I was doing a documentary about genetic disease for a PBS science series and Marjorie was good enough to give me a day of her time. Many of the stories she told me can be found in books and articles but I was curious about her reaction to "Alice's Restaurant", in particular the hospital scenes. She explained that the movie hadn't been very accurate.
She talked a lot about that time. Woody was living at the hospital but would come out on weekends to stay at the house. He would appear on (I think it was) Oscar Brand's Sunday afternoon radio show which Woody loved doing. However, his disease progressed and (I am hazy on some of the details) he was moved down to Brooklyn Downstate Hospital. When he was moved to the new hospital, he could barely communicate. It had become hard for him to talk.
My guess that it was because of a shortage of money that Woody was placed in a ward. Since the people at that time knew so little about Huntington's, he was in a ward with people who had some pretty strange symptoms, many psychological.
He did manage to communicate to the hospital staff that he used to have a national radio show, that he had been asked by President Roosevelt to write songs about the Grand Coulee Dam. He had even had his autobiography published. They didn't believe him. Given the circumstances, they thought his undetailed statements were a symptom of his illness. He asked Marjorie for a copy of "Bound For Glory" that he could give to the doctors. He didn't want them to think he was an empty braggart.
She had a copy sent to the hospital. Of course, when the next weekend came around and she was back to visit, she asked Woody if he had gotten the book. He nodded that he had.
"Did you give it to the doctors?"
Woody could no longer put together long sentences. His answer was a simple, "Nope".

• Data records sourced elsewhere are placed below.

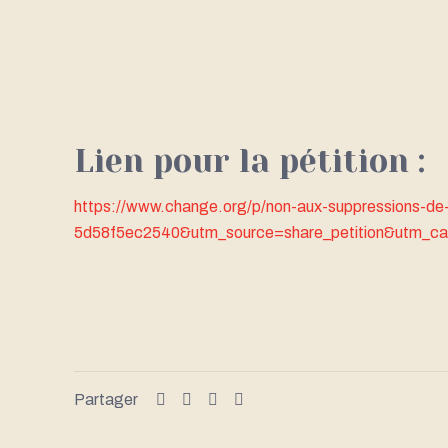
Lien pour la pétition :
https://www.change.org/p/non-aux-suppressions-
5d58f5ec2540&utm_source=share_petition&utm_ca
Partager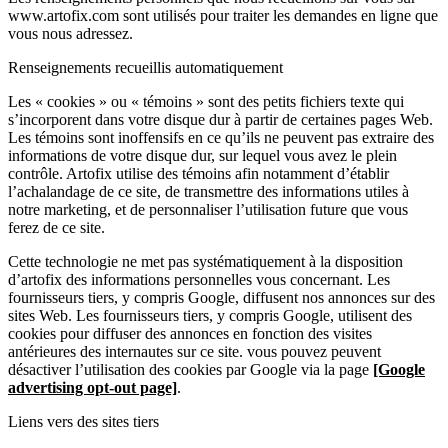
www.artofix.com sont utilisés pour traiter les demandes en ligne que
vous nous adressez.
Renseignements recueillis automatiquement
Les « cookies » ou « témoins » sont des petits fichiers texte qui
s’incorporent dans votre disque dur à partir de certaines pages Web.
Les témoins sont inoffensifs en ce qu’ils ne peuvent pas extraire des
informations de votre disque dur, sur lequel vous avez le plein
contrôle. Artofix utilise des témoins afin notamment d’établir
l’achalandage de ce site, de transmettre des informations utiles à
notre marketing, et de personnaliser l’utilisation future que vous
ferez de ce site.
Cette technologie ne met pas systématiquement à la disposition
d’artofix des informations personnelles vous concernant. Les
fournisseurs tiers, y compris Google, diffusent nos annonces sur des
sites Web. Les fournisseurs tiers, y compris Google, utilisent des
cookies pour diffuser des annonces en fonction des visites
antérieures des internautes sur ce site. vous pouvez peuvent
désactiver l’utilisation des cookies par Google via la page
[Google
advertising opt-out page]
.
Liens vers des sites tiers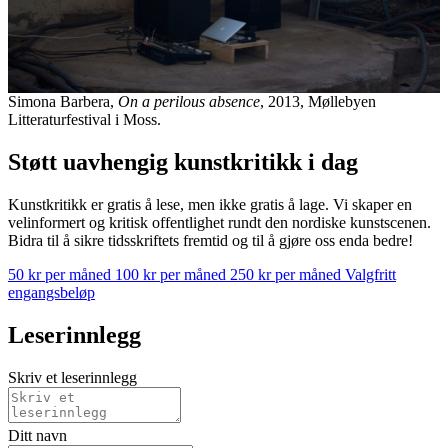
Simona Barbera,
On a perilous absence
, 2013, Møllebyen
Litteraturfestival i Moss.
Støtt uavhengig kunstkritikk i dag
Kunstkritikk er gratis å lese, men ikke gratis å lage. Vi skaper en
velinformert og kritisk offentlighet rundt den nordiske kunstscenen.
Bidra til å sikre tidsskriftets fremtid og til å gjøre oss enda bedre!
50 kr per måned
100 kr per måned
250 kr per måned
Valgfritt
engangsbeløp
Leserinnlegg
Skriv et leserinnlegg
Ditt navn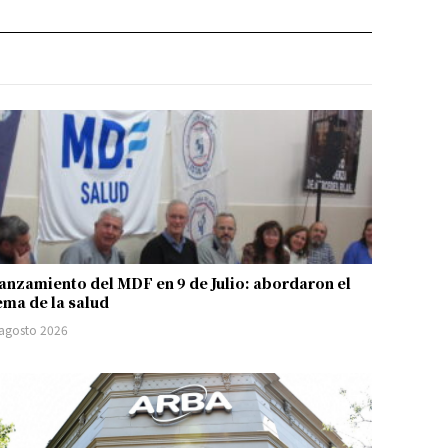
anzamiento del MDF en 9 de Julio: abordaron el
ema de la salud
 agosto 2026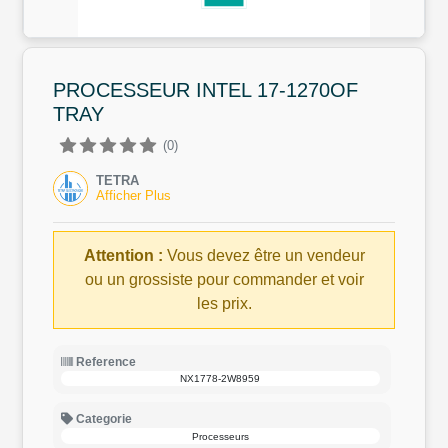
PROCESSEUR INTEL 17-1270OF
TRAY
(0)
TETRA
Afficher Plus
Attention :
Vous devez être un vendeur
ou un grossiste pour commander et voir
les prix.
Reference
NX1778-2W8959
Categorie
Processeurs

Marjorie was surprised. She said, Woody, why not?"
He pointed to the man lying in the next bed and managed to get out, "He ate it".
"That's the kind of place it was", she said, "not like what was in Arlo's movie." She went on to make sure that I understood that she hadn't meant any real criticism of Arlo about his prettying up his father's last days in the hospital. "That was Arlo's movie," she said. "When I make my own movie, though, it will be different."
Marjorie sat in a piano bench for the interview and I sat on a little stool in the living room witht he camera shooting over my shoulder.
When we were done, Marjorie said, "You might be interested to know that Woody used to write his songs on that stool." Whew, I was!
Sourdough
I am going to have to go to the storeroom and see if I can find that old interview. It's on film though. Maybe I can find a pair of rewinds and a sound reader.